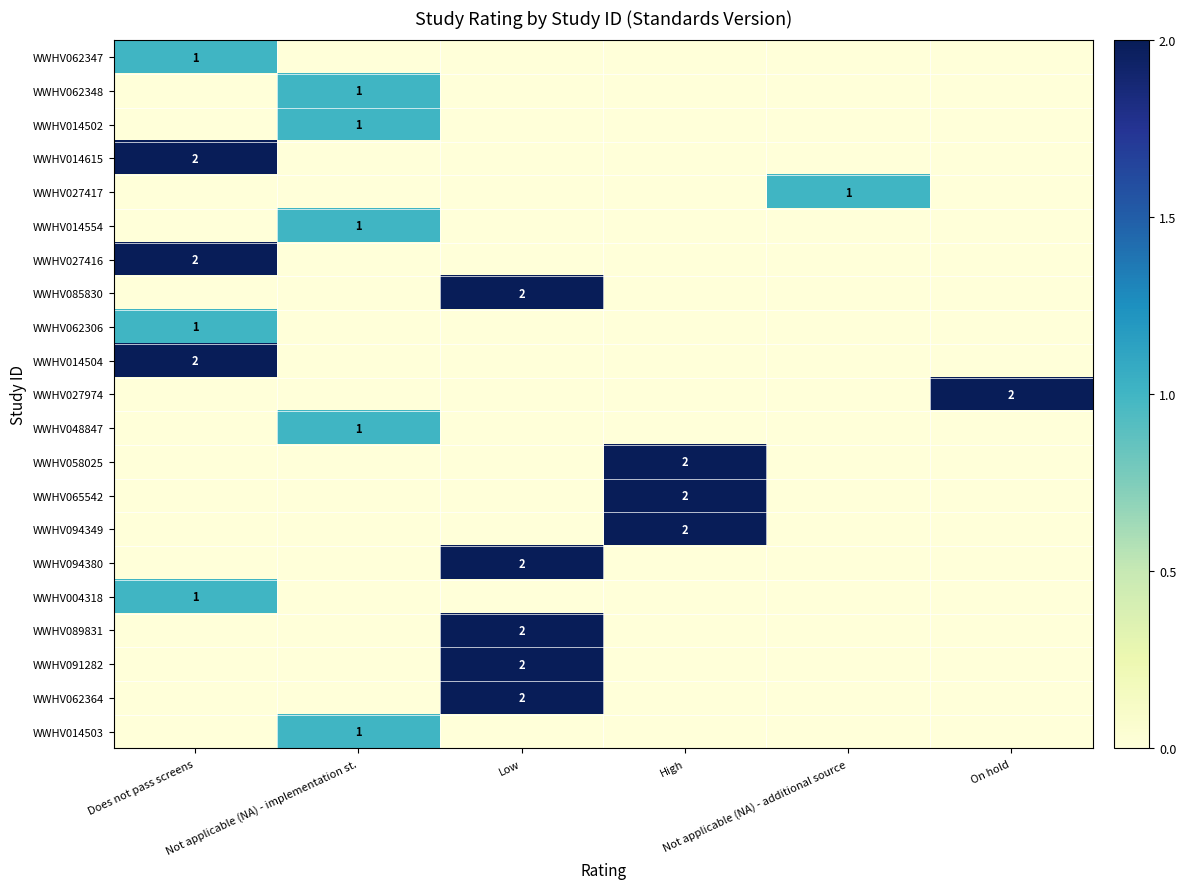

Which has a higher value, Low or On hold?

Low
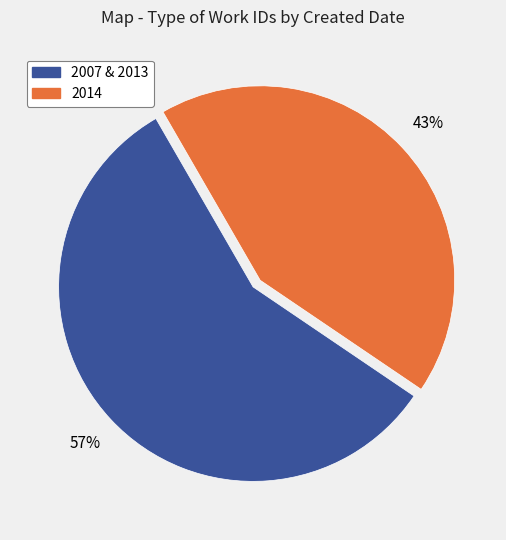

To the nearest percent, what is the difference between the largest and smallest slice percentages?

14%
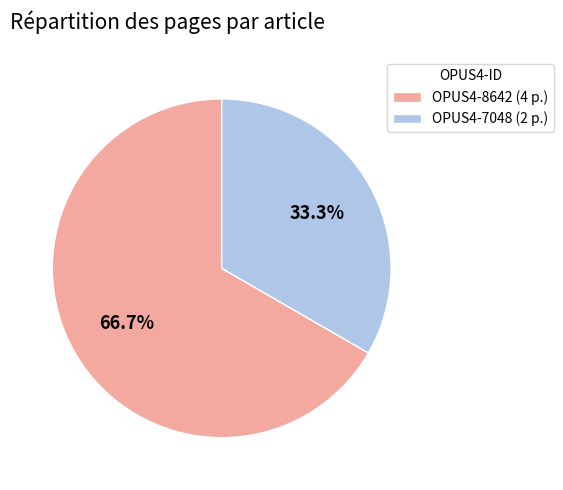

Rank the categories by value from lowest to highest.

OPUS4-7048, OPUS4-8642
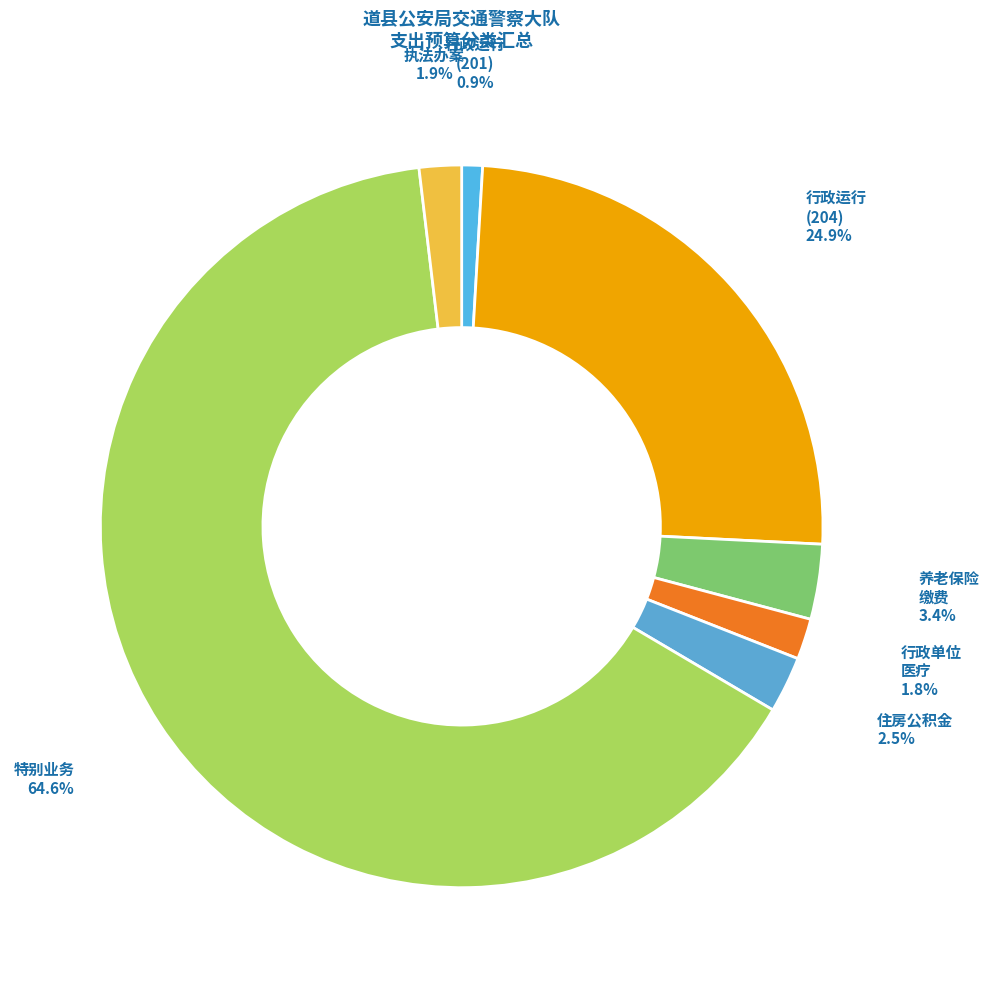

To the nearest percent, what is the average slice percentage?

14%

════════════════════

• **WORK TO COMPLETE**
Pull out each line of the entries above that includes the string "slice". Case counts.

• **SOLUTION FOR THIS PROBLEM**
To the nearest percent, what is the difference between the largest and smallest slice percentages?
To the nearest percent, what is the average slice percentage?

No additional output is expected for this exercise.